Le sommet sur l'IA à Paris met en lumière des approches divergentes
Le récent sommet AI Action à Paris a mis en lumière les désaccords internationaux concernant la gouvernance de l'IA. Un point essentiel a été le refus des États-Unis et du Royaume-Uni de signer une déclaration visant à promouvoir un développement éthique et durable de l'IA.
Des inquiétudes ont été soulevées quant à l'absence de mesures de gouvernance contraignantes dans la déclaration et à son impact potentiel sur la sécurité nationale. Le vice-président américain J.D. Vance a insisté sur la priorité accordée aux intérêts américains, avertissant qu'une réglementation excessive pourrait freiner l'innovation. Parallèlement, les dirigeants européens et internationaux continuent de plaider en faveur de cadres mondiaux pour l'IA afin de garantir un développement responsable.
Eric Schmidt plaide en faveur d'une IA open source pour contrer la Chine
L'ancien PDG de Google, Eric Schmidt, a exhorté les pays occidentaux à intensifier leurs initiatives en matière d'IA open source afin de rester compétitifs face aux progrès fulgurants de la Chine. Il a cité DeepSeek, un modèle de langage open source chinois de grande envergure, comme exemple de démocratisation de l'innovation.

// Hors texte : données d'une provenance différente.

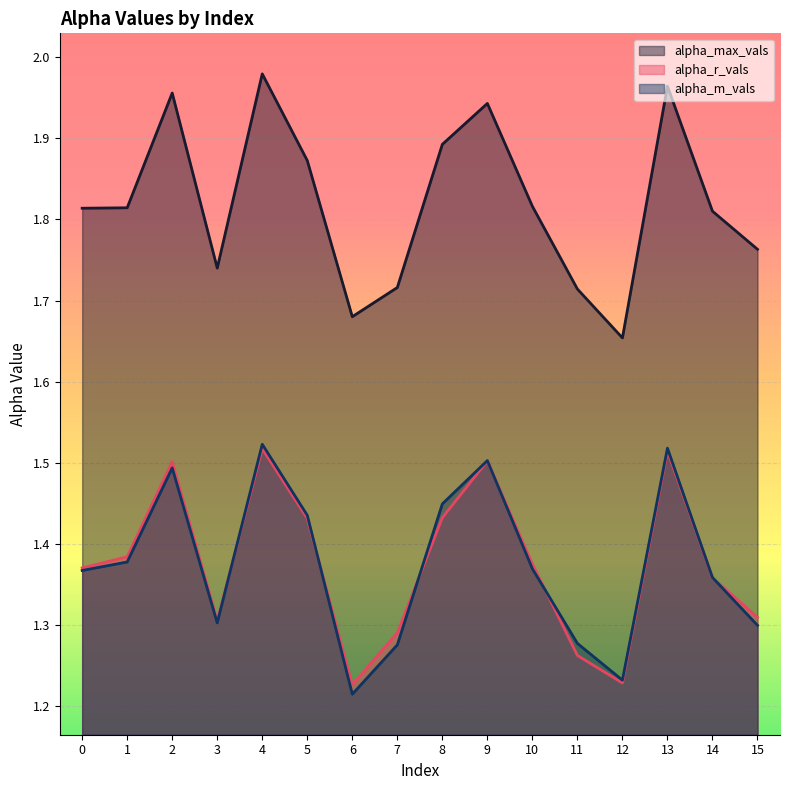

How many lines are shown in the chart?

3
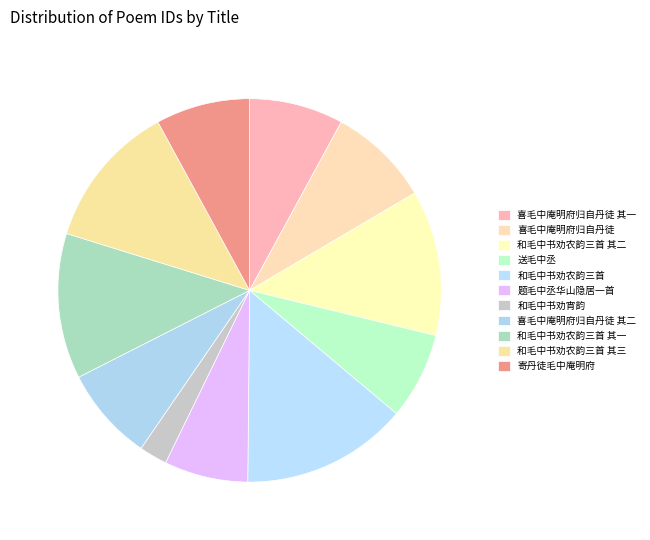

Between 和毛中书劝农韵三首 其二 and 和毛中书劝农韵三首 其三, which is larger?

和毛中书劝农韵三首 其二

Schmidt a averti que de nombreux modèles d'IA de pointe aux États-Unis restent à code source fermé, ce qui pourrait freiner le progrès scientifique. Il a proposé une approche hybride combinant modèles à code source ouvert et fermé, afin de trouver un juste équilibre entre innovation et sécurité. Pour soutenir cette initiative, Schmidt a annoncé un investissement de 10 millions de dollars dans un nouveau programme de recherche sur la sécurité de l'IA.
Scarlett Johansson s'exprime contre les deepfakes générés par l'IA
L'actrice hollywoodienne Scarlett Johansson a publiquement condamné le détournement de l'intelligence artificielle après la diffusion d'une vidéo générée par IA la montrant faussement condamner les propos antisémites de Kanye West. Cette vidéo, qui mettait également en scène des versions générées par IA d'autres célébrités, a été créée sans son consentement.
Johansson, qui s'est exprimée à plusieurs reprises sur la protection de la vie privée et la lutte contre la désinformation, a exhorté les gouvernements à renforcer la réglementation contre les utilisations abusives de l'IA. Elle a insisté sur la nécessité de cadres juridiques clairs pour prévenir la désinformation alimentée par l'IA et protéger les individus contre les deepfakes non autorisés.
L'intelligence artificielle et l'essor du « cheapfake » (pornographie de vengeance)
De nouvelles inquiétudes émergent concernant la technologie « cheapfake » générée par l'IA, qui permet aux utilisateurs de manipuler des images réelles pour y insérer du contenu compromettant ou explicite. Contrairement aux deepfakes traditionnels, les outils cheapfake sont plus accessibles, permettant même à des utilisateurs non techniques de créer des contenus manipulés.
Cette situation a suscité des craintes concernant le harcèlement, la diffusion non consensuelle d'images intimes et l'exploitation de l'IA à des fins malveillantes. Les législateurs et les associations de défense des droits humains militent pour un renforcement des protections et des mesures juridiques afin d'endiguer la montée en puissance du détournement de l'IA dans le harcèlement numérique.